Text excerpt:
━━━━━━━━━━━━━━━━
In this embodiment, as shown in FIG. 4, at least one end of the tube-shaped part 42, which covers the plurality of wires 41, is fastened to the plurality of wires 41. Specifically, the at least one end of the tube-shaped part 42 is fastened to the plurality of wires 41 by shrinking. In more detail, the tube-shaped part 42 substantially entirely thermally shrinks. The one end of the tube-shaped part 42 is an end of the tube-shaped part 42 in a longitudinal direction in which the tube-shaped part extends.

In this embodiment, the tube-shaped part 42 has a flattened shape in a cross-sectional view as shown in FIG. 2. In this embodiment, the tube-shaped part 42 has a circular shape in a cross-sectional view before shrinking. The circular shape of the tube-shaped part 42 can be changed to the flattened shape in a cross-sectional view after shrinking by providing a sheet-shaped part 44, which will be discussed later, inside the tube-shaped part 42. A width W1 of the the tube-shaped part 42 in a cross-sectional view in a direction A is slightly smaller than a width W2 of an area of the cable guide 50 in which the robot cable 40 is accommodated. The direction A is a major axis direction of the flatten tube-shaped part 42 in a cross-sectional view. As a result, in a case in which an air pipe other than the robot cable 40 is accommodated in the cable guide 50, it is possible to prevent the robot cable 40 from overlying the air pipe.

In this embodiment, the movable end 40a of the robot cable 40 slidably moves as shown in FIGS. 1 and 5. As shown in FIG. 2, a flat surface 42a of the tube-shaped part 42 having the flatten shape faces a surface S on which the robot cable 40 slides. Specifically, the movable end 40a of the robot cable 40, which is located inside the cable guide 51 in FIG. 1, slides along the horizontal plane. The flat surface 42a of the tube-shaped part 42, which is arranged in the cable guide 51, faces a horizontal plane. Also, the movable end 40a of the robot cable 40, which is arranged in the cable guide 52 in FIG. 1, can slides along a vertical plane. The flat surface 42a of tube-shaped part 42, which is arranged in the cable guide 52 in FIG. 1, faces the vertical plane.
━━━━━━━━━━━━━━━━
What you need to do:
1. According to the robot cable excerpt, how is at least one end of the tube-shaped part 42 fastened to the plurality of wires 41?
2. Go on with the robot cable excerpt from where it stops.
The dataset records are separate material and have no connection to the robot cable excerpt.

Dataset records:
━━━━━━━━━━━━━━━━
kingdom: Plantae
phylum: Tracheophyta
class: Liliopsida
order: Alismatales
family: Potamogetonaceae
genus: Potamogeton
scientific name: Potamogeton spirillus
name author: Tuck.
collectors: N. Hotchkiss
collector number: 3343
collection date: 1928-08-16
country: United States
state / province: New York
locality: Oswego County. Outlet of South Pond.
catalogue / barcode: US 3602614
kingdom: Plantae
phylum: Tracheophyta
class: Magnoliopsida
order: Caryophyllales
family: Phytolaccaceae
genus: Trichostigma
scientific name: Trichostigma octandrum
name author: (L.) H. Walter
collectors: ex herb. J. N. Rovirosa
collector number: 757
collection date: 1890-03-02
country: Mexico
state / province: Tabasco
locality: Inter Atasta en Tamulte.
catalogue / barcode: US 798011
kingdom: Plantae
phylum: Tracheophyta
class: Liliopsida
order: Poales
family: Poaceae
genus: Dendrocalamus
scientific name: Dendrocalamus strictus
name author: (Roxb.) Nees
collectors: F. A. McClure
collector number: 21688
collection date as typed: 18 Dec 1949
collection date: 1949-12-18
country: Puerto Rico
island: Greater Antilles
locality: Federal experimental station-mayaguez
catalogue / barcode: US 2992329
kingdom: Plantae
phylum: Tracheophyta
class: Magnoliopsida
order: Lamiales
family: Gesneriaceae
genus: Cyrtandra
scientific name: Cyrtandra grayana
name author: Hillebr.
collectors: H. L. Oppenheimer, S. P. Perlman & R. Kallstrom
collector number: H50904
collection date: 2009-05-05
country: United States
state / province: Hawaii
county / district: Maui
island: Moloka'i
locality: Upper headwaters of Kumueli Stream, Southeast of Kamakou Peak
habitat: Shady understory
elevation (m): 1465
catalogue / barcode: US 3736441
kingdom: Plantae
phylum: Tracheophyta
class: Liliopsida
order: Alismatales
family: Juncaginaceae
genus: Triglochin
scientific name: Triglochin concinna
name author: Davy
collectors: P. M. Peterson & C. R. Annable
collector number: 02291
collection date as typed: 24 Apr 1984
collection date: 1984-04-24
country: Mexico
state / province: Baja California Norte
━━━━━━━━━━━━━━━━
Task responses:
1. It is fastened to the wires by shrinking.

2.
In this embodiment, the robot cable 40 further includes the sheet-shaped part 44 arranged in the tube-shaped part 42, and the plurality of wires 41 are placed on the sheet-shaped part. For example, the sheet-shaped part 44 is formed of ultra-high molecular weight polyethylene (UPE). The sheet-shaped part 44 extends from one end to another end of the tube-shaped part 2 in the longitudinal direction as shown in FIG. 4. As shown in FIG. 2, the sheet-shaped part 44 extends from a point in proximity to one end to a point in proximity to another end of the flatten tube-shaped part 42 in the direction A in a cross-sectional view. An interspace C2 between the sheet-shaped part 44 and tube-shaped parts 42 in the direction A is relatively small. The interspace C2 is smaller than the diameter of the wire 41, for example. The plurality of wires 41 are aligned side by side on a surface of the sheet-shaped part 44.

In this embodiment, the plurality of wires 41 includes two or more first wires 41a and two or more second wires 41b, as shown in FIG. 2. The first wires 41a are aligned side by side on one side of the sheet-shaped part 44 in the tube-shaped part 42. The second wires 41b are aligned side by side on another side of the sheet-shaped part 44 in the tube-shaped part 42. The diameter r1 of each first wire 41a is greater than the diameter r2 of each second wire 41b. The first wires 41a are power supply wires for supplying power, and the second wires 41b are signal wires for transmitting signals, for example. The first wires 41a are arranged on a radially outside of the robot cable with the cable guide 50 being curved as shown in FIG. 5. The second wires 41b are arranged on a radially inner of the robot cable with the cable guide 50 being curved. Accordingly, a radius of curvature of each first wire 41a is greater than a radius of curvature of each second wire 41b when the cable guide 50 is curved.

In this embodiment, the substrate conveyor robot 100 is installed in a clean room 1 as shown in FIG. 1. A fan is arranged in the housing 30, and is configured to exhaust air inside the housing 30 to the outside. The air exhausted by the fan is discharged through an opening formed in a floor surface 1a of the housing 30 downward from the clean room 1. The housing 30 of the substrate conveyor robot 100 is fixed onto the floor surface 1a of the clean room 1.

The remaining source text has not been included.